Developers, your job is to help collect the data; you’re not data scientists. Data scientists are the ones who will know how to collect, gather, and organize data in a way that makes it easily consumable to both people and machines.
開發者,你的工作就是幫忙收集數據;你不是資料科學家。資料科學家知道如何收集、收集和組織數據,以便人和機器都可以輕鬆使用數據。

Also, and this is important, you must inform your customers that you’re gathering the data and what you’re doing with the data. In fact, in most countries, it’s the law.
此外,這一點很重要,您必須告知客戶您正在收集資料以及您正在使用這些資料做什麼。事實上,在大多數國家,這是法律。

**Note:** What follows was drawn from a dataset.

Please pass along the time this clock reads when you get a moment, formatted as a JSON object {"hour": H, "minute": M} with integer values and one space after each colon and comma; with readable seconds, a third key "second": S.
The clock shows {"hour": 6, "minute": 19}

#3: Do experiments and start building models. You can use companies like Kaggle to find the code and data to do your data science work.
#3:做實驗並開始建立模型。您可以使用 Kaggle 等公司來尋找程式碼和資料來完成您的資料科學工作。

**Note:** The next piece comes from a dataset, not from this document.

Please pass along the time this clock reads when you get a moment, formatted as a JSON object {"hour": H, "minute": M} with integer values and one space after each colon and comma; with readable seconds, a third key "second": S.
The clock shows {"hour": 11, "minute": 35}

AI and ML can bring powerful prosperity
人工智慧和機器學習可以帶來強大的繁榮

Here’s a great quote: With the advent of AI, intelligent applications will be the fountain of the next generation of great software companies because they will be the new moats. This means that companies collecting data and using that data to improve their business processes will not get overtaken by their competitors. Essentially, every business should be an AI business.
這是一句很好的話:隨著人工智慧的出現,智慧應用程式將成為下一代偉大軟體公司的源泉,因為它們將成為新的護城河。這意味著收集數據並使用這些數據來改善業務流程的公司不會被競爭對手超越。本質上,每個企業都應該是人工智慧企業。

However, to be clear, AI and ML aren’t magic wands. They won’t solve every business problem, but they are tools within your toolbox to solve many business needs.
然而,需要明確的是,人工智慧和機器學習並不是魔杖。它們無法解決所有業務問題,但它們是您工具箱中的工具,可以解決許多業務需求。

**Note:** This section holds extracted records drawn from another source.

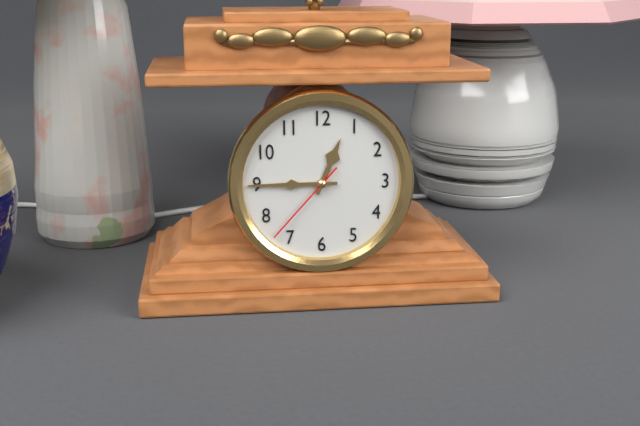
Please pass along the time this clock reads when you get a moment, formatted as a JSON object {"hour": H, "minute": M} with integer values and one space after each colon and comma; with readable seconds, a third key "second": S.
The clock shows {"hour": 12, "minute": 45, "second": 37}
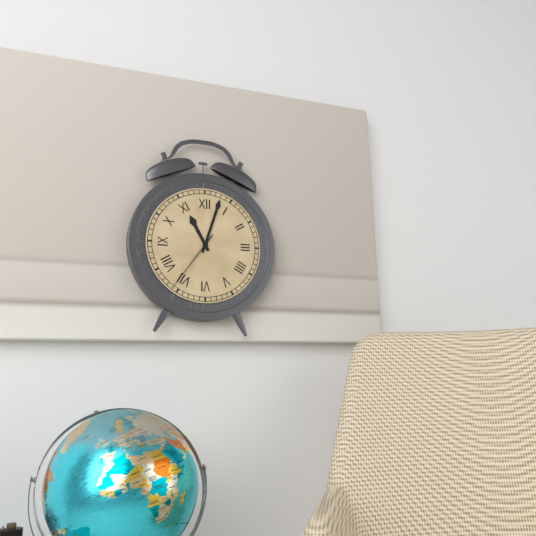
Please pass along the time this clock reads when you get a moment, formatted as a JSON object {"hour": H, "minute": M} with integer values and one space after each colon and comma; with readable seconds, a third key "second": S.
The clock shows {"hour": 11, "minute": 3, "second": 36}
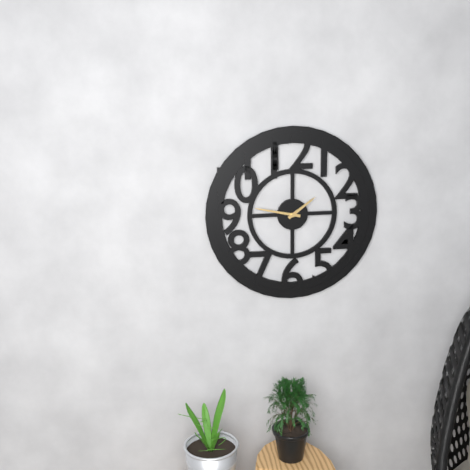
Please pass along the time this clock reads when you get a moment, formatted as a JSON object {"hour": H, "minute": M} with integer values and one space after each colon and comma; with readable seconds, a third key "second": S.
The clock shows {"hour": 1, "minute": 47}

My 13+ years at Microsoft and Google kept me at the very center of the technology industry – and Intuit is no different. I can tell you that Intuit has been leveraging the latest technology, including AI and ML, for years as they continue to fulfill their mission of powering prosperity around the world in a transparent and ethical manner.
我在 Microsoft 和 Google 工作了 13 年多,讓我一直處於科技產業的中心 — Intuit 也不例外。我可以告訴您,Intuit 多年來一直在利用包括人工智慧和機器學習在內的最新技術,繼續履行以透明和道德的方式推動世界繁榮的使命。

Just as Intuit CEO Sasan Goodarzi mentioned in talking to Business Insider, “It’s actually a cultural change that we have to go through internally to understand the impact of artificial intelligence.” While we at Intuit approach all the amazing opportunities that AI delivers, we approach them with thoughtful consideration. AI is not something to do to just do. It is a technology that every company has to approach thoughtfully.
正如 Intuit 執行長 Sasan Goodarzi 在接受 Business Insider 採訪時提到的那樣,“這實際上是一種文化變革,我們必須在內部經歷這種變革,才能了解人工智慧的影響。”雖然 Intuit 正在抓住人工智慧帶來的所有令人驚奇的機會,但我們會深思熟慮地對待它們。人工智慧不是為了做而做的事情。這是每家公司都必須深思熟慮的一項技術。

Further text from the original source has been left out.